Moses did not enter the promised land. He did not realize the fruit of his labor, though he did not labor in vain. Strangely, Moses’s death is a promise about the future, a hope that a good work begun may be entrusted to others. Even the friend of God must die as the Lord commands. “You turn us back to the dust and say, ‘Go back, O child of earth.’ For a thousand years in your sight are like yesterday when it is past and like a watch in the night. You sweep us away like a dream; we fade away suddenly like the grass. In the morning it is green and flourishes; in the evening it is dried up and withered” (Ps. 90:3-6). Moses lived his vocation until his appointed death, leaving the hope of the future to Joshua upon whom Moses had laid his hands.

Vocation and death belong together. We must do something as called by God and pursue it with the awareness that we do not have forever. And we ought to make provision for the future and trust in those to follow. What are we to do? We discern a specific vocation primarily by assessing our strengths and skills in relation to the common good. More broadly, however, there is a vocation we all share, and we hear it from the mouth of Jesus.

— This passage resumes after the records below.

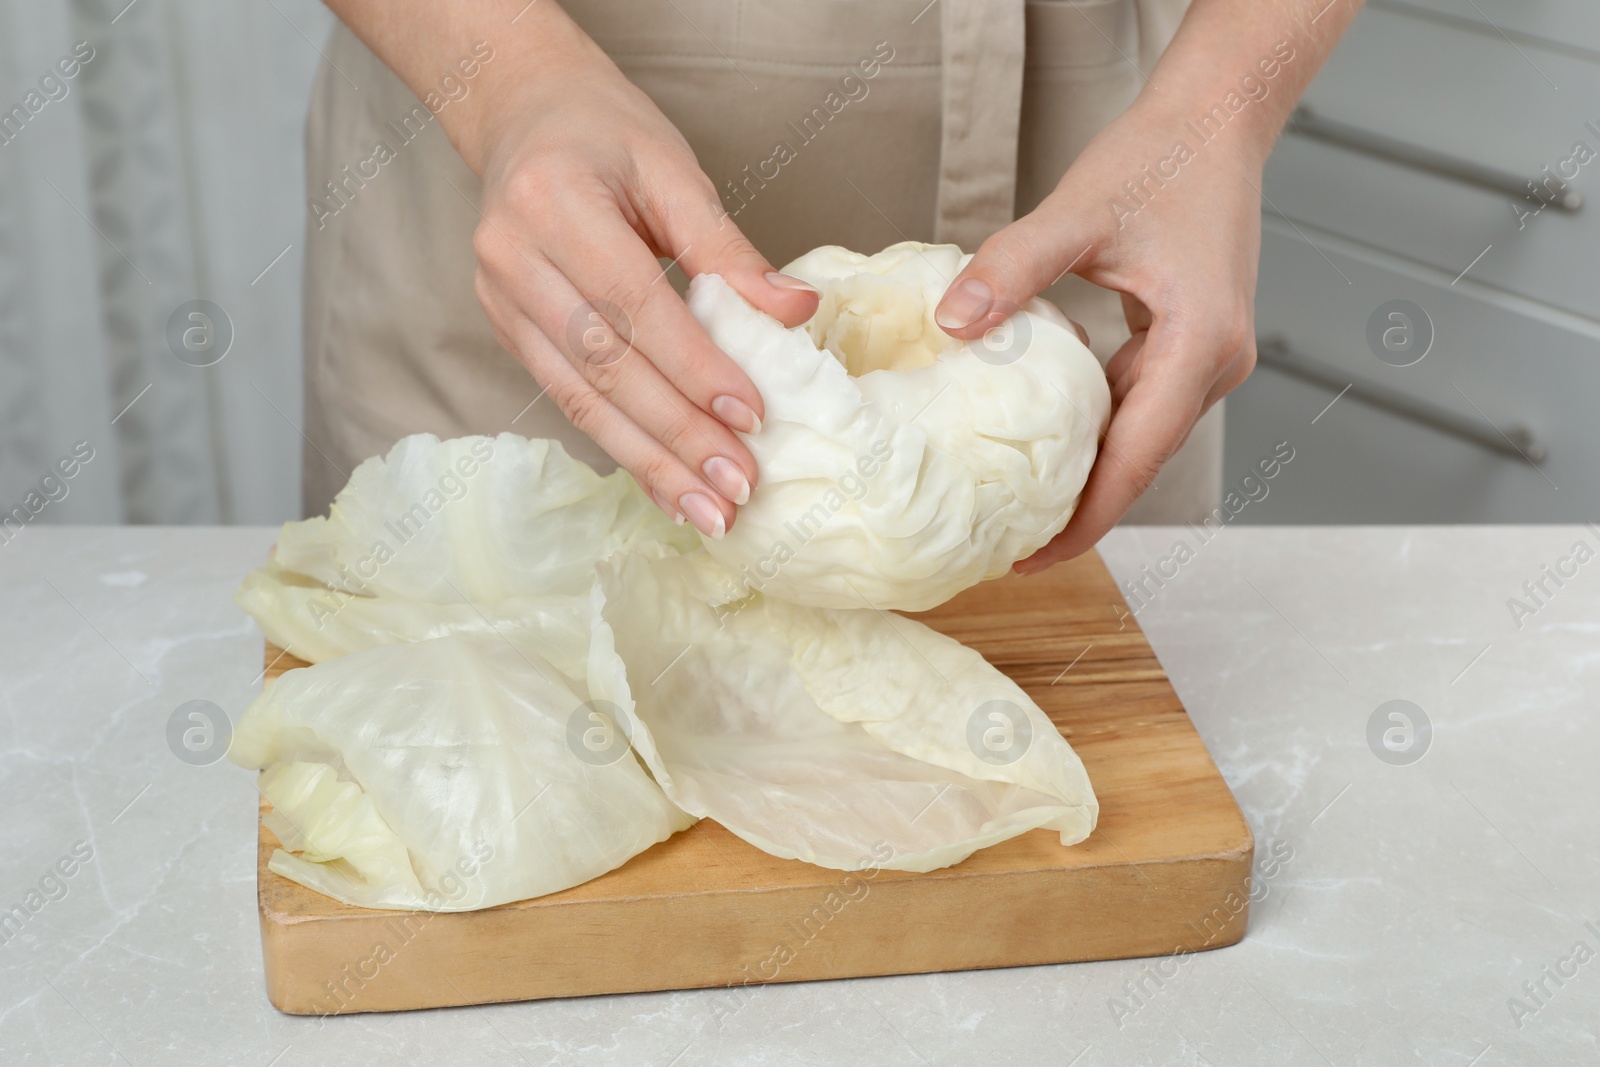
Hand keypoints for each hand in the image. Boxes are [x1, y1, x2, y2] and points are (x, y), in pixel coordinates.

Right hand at [466, 36, 818, 538]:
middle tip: (736, 487)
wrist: (522, 113)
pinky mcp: (505, 331)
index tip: (752, 417)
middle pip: (603, 366)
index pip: (634, 303)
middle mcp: (512, 258)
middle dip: (675, 436)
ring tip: (707, 511)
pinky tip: (666, 485)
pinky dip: (622, 447)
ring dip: (648, 463)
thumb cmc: (605, 133)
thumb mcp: (672, 168)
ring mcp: (499, 300)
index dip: (694, 367)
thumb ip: (728, 247)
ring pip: (579, 399)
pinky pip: (567, 400)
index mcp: (553, 202)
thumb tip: (793, 312)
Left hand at [934, 97, 1265, 570]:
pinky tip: (1045, 435)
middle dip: (1081, 510)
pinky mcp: (1191, 341)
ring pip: (1141, 436)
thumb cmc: (1163, 156)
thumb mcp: (1079, 211)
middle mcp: (1215, 364)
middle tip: (1009, 547)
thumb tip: (952, 320)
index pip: (1137, 461)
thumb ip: (1014, 266)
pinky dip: (1096, 424)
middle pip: (1142, 462)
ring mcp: (1207, 356)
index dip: (1086, 519)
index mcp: (1200, 347)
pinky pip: (1140, 402)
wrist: (1217, 118)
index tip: (1033, 559)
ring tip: (1020, 505)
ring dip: (1088, 471)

“One of the [Pharisees], a lawyer, asked [Jesus] a question to test him. ‘Teacher, which commandment in the law is the greatest?’ He said to him, ‘“You shall love the Lord your God with all your heart, and with all your soul, and with all your mind.” This is the greatest and first commandment. And a second is like it: “You shall love your neighbor as yourself.” On these two commandments hang all the law and the prophets.’” (Matt 22:35-40)

Every day and every year, until the hour of death, is given to this vocation. We are called to love God wholly and to serve and love our neighbors. The second of the two great commandments is a test of the first. “The commandment we have from him is this: those who love God must love their brother and sisters also” (I John 4:21). The love of one’s neighbor, although a common vocation, will differ according to circumstances: the scope of one’s responsibilities, the people with whom a common life is shared, one’s employment in the world.

The two great commandments are a life’s work and one which is passed from one generation to the next.

Look It Up: I John 4:19

Think About It: There is a landscape of promise you will not enter. Labor in love all the same and trust in the future.